Striking nurses on the picket line in Austin, TX.

Austin, TX – On Tuesday, June 27, over 200 nurses and supporters formed a picket in 100-degree weather outside of Ascension Seton Medical Center in Austin. A part of the historic one-day strike of over 2000 nurses across Texas and Kansas, National Nurses United members authorized the strike by 98%.

Vanessa Villarreal, a nurse on the picket line said, “I'm a NICU nurse, so I take care of patients as small as my hand. I'm a mom and I shouldn't have to choose between taking care of my own baby and two others at work.” Villarreal continued, “I don't do it for the money, I love taking care of babies. But I also didn't become a nurse to be dragged through the dirt.
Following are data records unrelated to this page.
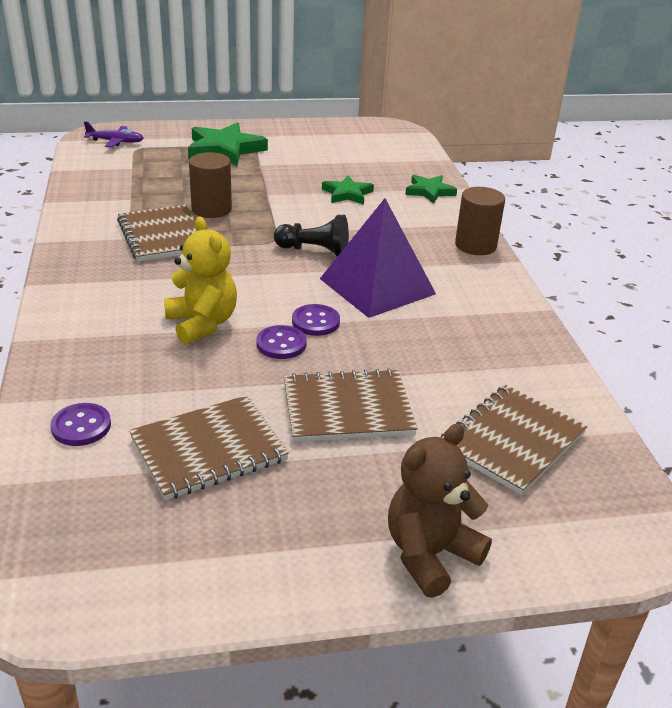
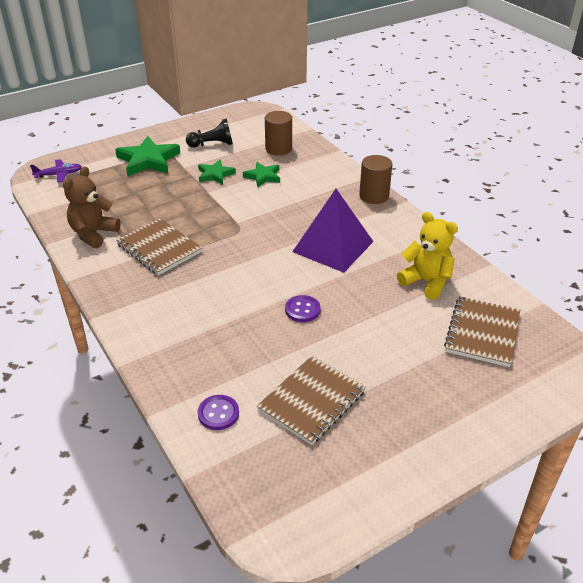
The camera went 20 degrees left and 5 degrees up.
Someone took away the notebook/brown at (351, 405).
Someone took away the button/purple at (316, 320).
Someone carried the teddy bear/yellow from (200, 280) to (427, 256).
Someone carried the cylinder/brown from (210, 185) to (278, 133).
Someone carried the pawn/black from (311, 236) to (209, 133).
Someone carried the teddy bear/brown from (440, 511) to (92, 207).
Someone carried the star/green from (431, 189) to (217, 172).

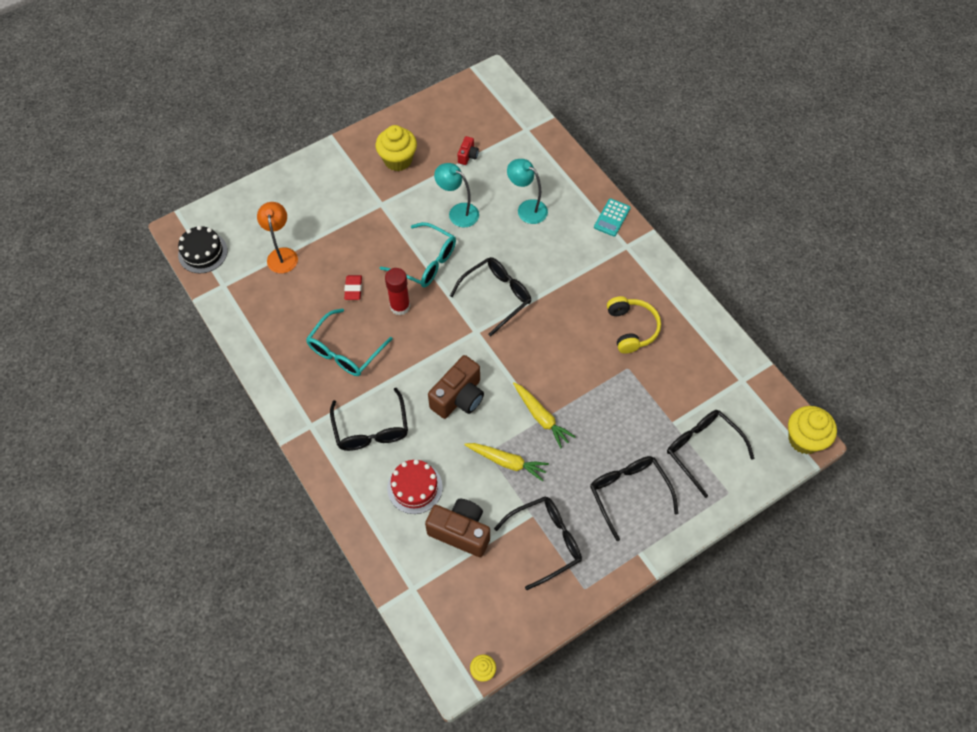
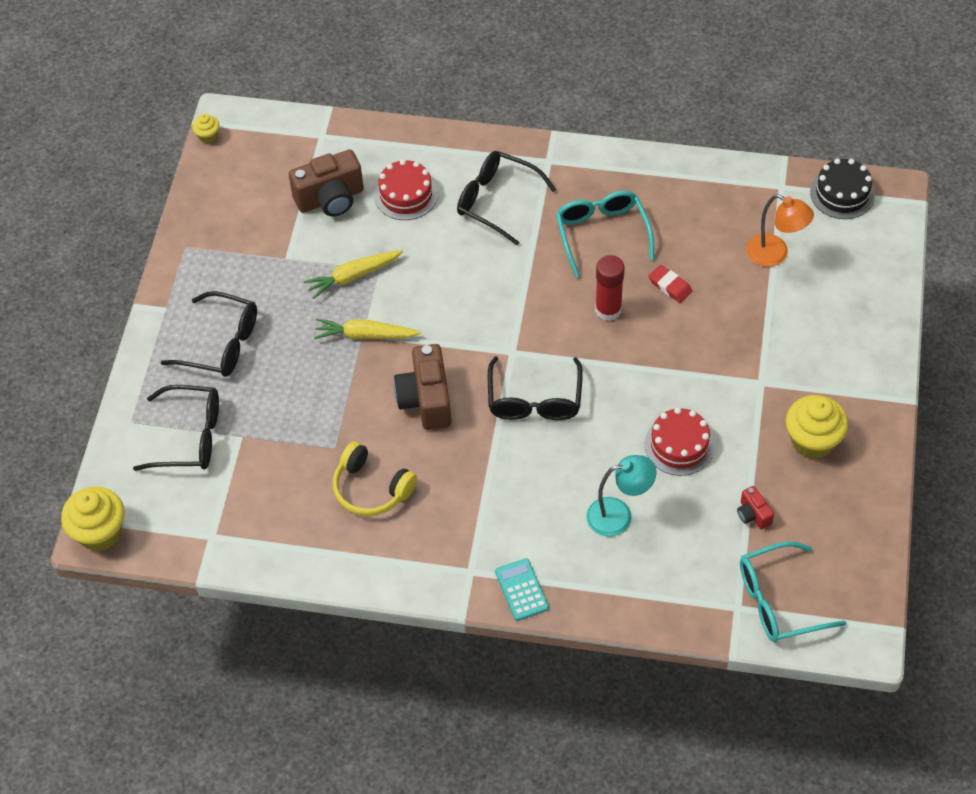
The camera went 135 degrees right and 5 degrees down.
Someone took away the glasses/black at (538, 543).
Someone carried the glasses/turquoise from (418, 255) to (793, 592).
Someone carried the camera/brown from (456, 387) to (422, 387).
Someone swapped the lamp/turquoise at (456, 195) for the cake/red at (680, 442).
The hospital has the money, but they don't want to negotiate.”

Starting in September of 2023, nurses at Ascension Seton Medical Center in Austin voted 72% in favor to join NNOC/NNU, with the primary complaint being the poor quality of patient care. Beginning before the COVID-19 pandemic came to the U.S., Ascension began short-staffing their hospitals to raise their profit margins, creating unsafe working conditions for nurses and a potentially dangerous situation for patients. Because of this short-staffing, there are 128,000 registered nurses in Texas alone who either cannot find work in their field or are choosing not to due to the poor conditions at work.

Ascension is registered as a non-profit that provides “spiritually-centered holistic care,” but mistreats and understaffs its nurses so the CEO can take home $13 million a year. Despite their aim supposedly being to provide care for the communities they operate in, Ascension operates 13 investment accounts that are worth $41 billion and have $19 billion in cash reserves.

In response to the strike authorization, the management at Ascension is choosing to do a three-day lockout of all striking nurses. This move shows the bankruptcy of Ascension's supposed care of both their employees and the patients that are treated there.

Kris Fuentes, a nurse in the neonatal intensive care unit said, “Ascension’s dangerous staffing practices disrupt our ability to provide quality care and it puts our patients at risk every day. This is a clear sign Ascension would rather use its vast resources to delay improvement than to invest in the care our patients and our communities deserve with appropriate staffing.”

Other unions, including AFSCME and IBEW, came out to support in solidarity of the strike and stood on the picket line. All in all, over 200 people came out to the picket, showing the greater community support for the nurses’ struggle.